= Elections in the District of Columbia =

Elections in the District of Columbia are held to fill various district and federal seats. The District of Columbia holds general elections every two years to fill various D.C. government offices, including mayor, attorney general, members of the D.C. Council, members of the D.C. State Board of Education, and members of its Advisory Neighborhood Commissions. Special elections may be held to fill vacancies at other points in time. Additionally, citywide ballot measures may be proposed and voted on.

==Procedure==
Elections in the District of Columbia are administered by the D.C. Board of Elections.

==Elected offices==
===Federal===

United States presidential election results for Washington, D.C.
| Year | Republican |  | Democratic |  | Third party(ies) |  |
| No. | % | No. | % | No. | % |
| 1964 | 28,801 | 14.50% | 169,796 | 85.50% | 0 | 0.00% |
| 1968 | 31,012 | 18.18% | 139,566 | 81.82% | 0 | 0.00% |
| 1972 | 35,226 | 21.56% | 127,627 | 78.10% | 568 | 0.35% |
| 1976 | 27,873 | 16.51% | 137,818 | 81.63% | 3,139 | 1.86% |
| 1980 | 23,313 | 13.41% | 130,231 | 74.89% | 20,345 | 11.70% |
| 1984 | 29,009 | 13.73% | 180,408 | 85.38% | 1,871 | 0.89% |
| 1988 | 27,590 | 14.30% | 159,407 | 82.65% | 5,880 | 3.05% |
| 1992 | 20,698 | 9.10% | 192,619 | 84.64% | 14,255 | 6.26% |
| 1996 | 17,339 | 9.34% | 158,220 | 85.19% | 10,167 | 5.47% |
| 2000 | 18,073 | 8.95% | 171,923 | 85.16% | 11,898 | 5.89% |
| 2004 | 21,256 | 9.34% | 202,970 | 89.18% | 3,360 | 1.48% |
| 2008 | 17,367 | 6.53% | 245,800 | 92.46% | 2,686 | 1.01% |
| 2012 | 21,381 | 7.28% | 267,070 | 90.91% | 5,313 | 1.81% |
| 2016 | 12,723 | 4.09% | 282,830 | 90.86% | 15,715 | 5.05% |
| 2020 | 18,586 | 5.40% | 317,323 | 92.15% | 8,447 | 2.45% |
| 2024 | 21,076 | 6.47% | 294,185 | 90.28% | 10,608 | 3.26% |

====Congress====

According to the Article One of the Constitution, only states may be represented in the United States Congress. The District of Columbia is not a U.S. state and therefore has no voting representation.

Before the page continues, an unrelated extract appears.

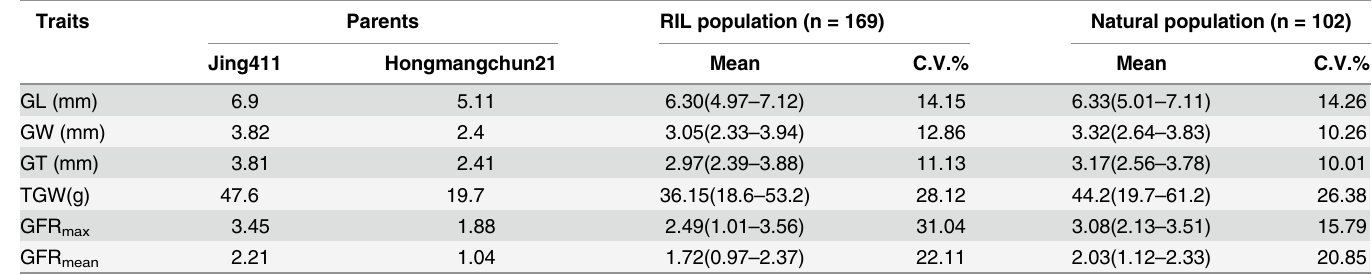
The means performance of grain traits were measured in fi ve cropping seasons (RIL population), and two cropping seasons (natural population), respectively. The data in parentheses mean the range of grain traits values. GL, grain length; GW, grain width; GT, grain thickness; TGW, 1000-grain- weight; GFR max and GFR mean , maximum and mean grain fi lling rate, respectively; RIL, recombinant inbred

In 1970, Congress enacted the District of Columbia Delegate Act, which established the District of Columbia's at-large congressional district and permitted residents to elect a non-voting delegate to the House of Representatives. Nearly 100 years prior in the 1870s, the congressional district briefly existed before Congress abolished it in favor of direct rule.

The majority of residents want the district to become a state and gain full voting representation in Congress. To prepare for this goal, the district has elected shadow representatives and shadow senators since 1990. The shadow congresspeople emulate the role of representing the district in the House and Senate and push for statehood alongside the House delegate.

===District===
====Attorney General====
The Attorney General for the District of Columbia is an elected office.

====D.C. Council====
The Council of the District of Columbia is the elected legislative body of the city. Members serve four year terms.

====D.C. Board of Education====
The D.C. State Board of Education is an elected executive agency of the D.C. government that is responsible for managing the district's public education. Members serve four-year terms.

==Political parties==
The District of Columbia recognizes four major political parties:
- District of Columbia Democratic State Committee, an affiliate of the U.S. Democratic Party
- District of Columbia Republican Party, an affiliate of U.S. Republican Party
- D.C. Statehood Green Party, an affiliate of the Green Party of the United States
- Libertarian Party of the District of Columbia, an affiliate of U.S. Libertarian Party

To be a major party, it must be eligible to conduct a primary election, and to be eligible, a political party must have received 7,500 cumulative votes for mayor, for councillor, for attorney general, or for U.S. presidential electors in the most recent general election. The district has a closed primary system, meaning that a voter may only participate in a political party's primary if they are a registered member of that party (typically the 21st day) before the primary.

Minor political parties do not meet those qualifications or are established for the first time, and they may only participate in general elections. They include the Socialist Workers Party of the District of Columbia, an affiliate of the U.S. Socialist Workers Party which last participated in the 2020 general election, and the Umoja Party, which last participated in the 2000 general election.

===Party strength===

The Democratic State Committee dominates district politics. The city only ever elected a Democratic mayor and attorney general, only ever voted for the Democratic candidate for all of its federal offices, and elects the maximum number of Democratic candidates to its city council.